*** Extracted text Section Begins ***

He alleged that upon learning that the victims were at home, he attempted to leave the premises. He further claimed that he was not involved in the assault upon either victim at the location.

Despite prompting, the offender experienced difficulty in terms of verbalising the impact of the offences upon the victims. Mr Prendergast failed to express empathy for the victims, aside from stating that he thought they were not home. The offender also failed to verbalise or relate to the likely impact upon the victims and the long lasting effects of his offending upon them. The offender also advised that he is unaware of the severity of the injuries that the victims incurred, until arrested for the offences.”

  1. Despite the offender’s assertion that he was not involved in an assault of either victim I am satisfied beyond reasonable doubt that he was the offender who assaulted Mrs Boumelhem. I am also not persuaded that he did not know that they were not at home. It is clear from the agreed facts that lights had been left on in the hallway. It is also clear that there was a belief that an alarm system was installed and that is confirmed by Mr Boumelhem’s victim impact statement. There were lights on that would indicate to anybody that someone was at home. Furthermore, this happened shortly after midnight on a Saturday morning when most residences in this city and in this nation are occupied. I cannot accept the offender did not know there was no one at home. However I do accept there was no personal malice involved in selecting the Boumelhem’s house for this home invasion. Their house was selected because it looked opulent and his victims were thought to be wealthy.

*** Extracted text Section Ends ***
*** Given data Section Begins ***

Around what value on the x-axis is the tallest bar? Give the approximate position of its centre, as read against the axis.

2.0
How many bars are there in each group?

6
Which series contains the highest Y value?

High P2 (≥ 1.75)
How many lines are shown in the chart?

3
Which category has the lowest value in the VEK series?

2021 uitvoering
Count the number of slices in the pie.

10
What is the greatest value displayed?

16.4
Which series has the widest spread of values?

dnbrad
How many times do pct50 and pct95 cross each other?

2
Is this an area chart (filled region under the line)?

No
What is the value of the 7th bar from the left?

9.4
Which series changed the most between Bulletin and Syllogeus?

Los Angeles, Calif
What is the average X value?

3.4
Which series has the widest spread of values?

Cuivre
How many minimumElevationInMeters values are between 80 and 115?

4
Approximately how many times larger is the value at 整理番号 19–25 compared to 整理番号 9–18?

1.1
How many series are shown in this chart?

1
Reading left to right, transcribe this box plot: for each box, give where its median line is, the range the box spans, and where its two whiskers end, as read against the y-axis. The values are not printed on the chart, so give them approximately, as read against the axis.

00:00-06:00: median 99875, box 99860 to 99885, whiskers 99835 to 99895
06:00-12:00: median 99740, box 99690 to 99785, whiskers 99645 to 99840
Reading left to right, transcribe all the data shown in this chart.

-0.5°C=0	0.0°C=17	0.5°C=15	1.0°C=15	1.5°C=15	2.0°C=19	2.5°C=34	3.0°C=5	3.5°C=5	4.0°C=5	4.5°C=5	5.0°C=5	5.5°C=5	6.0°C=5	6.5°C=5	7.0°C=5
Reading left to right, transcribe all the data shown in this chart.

*** Given data Section Ends ***

Prompt 1:
According to the sentencing remarks, at what time did the home invasion take place?
Prompt 2:
List every claim or assertion that the sentencing remarks attribute to the offender himself.
Prompt 3:
Carry on the sentencing remarks from the point where they end.
The records play no part in what is asked here.

Answer space 1:
It took place shortly after midnight on a Saturday morning.

Answer space 2:
- Upon learning that the victims were at home, he attempted to leave the premises.
- He was not involved in the assault upon either victim at the location.
- He thought the victims were not home.
- He was unaware of the severity of the victims' injuries until he was arrested for the offences.

Answer space 3:
  2. What I have just quoted also indicates that the offender at the time he was interviewed by Community Corrections had little insight into his offending behaviour. The victims’ daughter, Mary, read the victim impact statements in open court. I observed closely the offender, who hung his head in shame when they were being read. I hope that he now realises the effect of what he was involved in and the effect it has had on the victims. Mr and Mrs Boumelhem had seven children together and have 14 grandchildren. They were senior citizens in a private residence in a tranquil suburb.

  3. The inference to be drawn from this criminal behaviour and similar behaviour which this Court commonly sees is that the other offenders were also probably male and also probably known to each other. They were out to get goods and/or money to sell the goods to obtain further money, perhaps, like Mr Prendergast, to support their illegal drug habits.

  4. This case is clearly in the midrange of objective seriousness for an offence contrary to s112(2) of the Crimes Act 1900. The offence carries a maximum penalty of 20 years imprisonment. There is a standard non-parole period of five years. The offender has pleaded guilty to two offences contrary to s112(2) because there were two victims of this home invasion, Mr Michael Boumelhem and his wife Elaine Boumelhem.

  5. There are a number of aggravating factors. For the purposes of s112(2) the circumstances of aggravation are set out in s105A(1). They are these:

(a)   the alleged offender is armed with an offensive weapon, or instrument;

(b)   the alleged offender is in the company of another person or persons;

(c)   the alleged offender uses corporal violence on any person;

(d)   the alleged offender intentionally or recklessly inflicts actual bodily harm on any person;

(e)   the alleged offender deprives any person of his or her liberty;

(f)   the alleged offender knows that there is a person, or that there are persons, in the place where the offence is alleged to be committed.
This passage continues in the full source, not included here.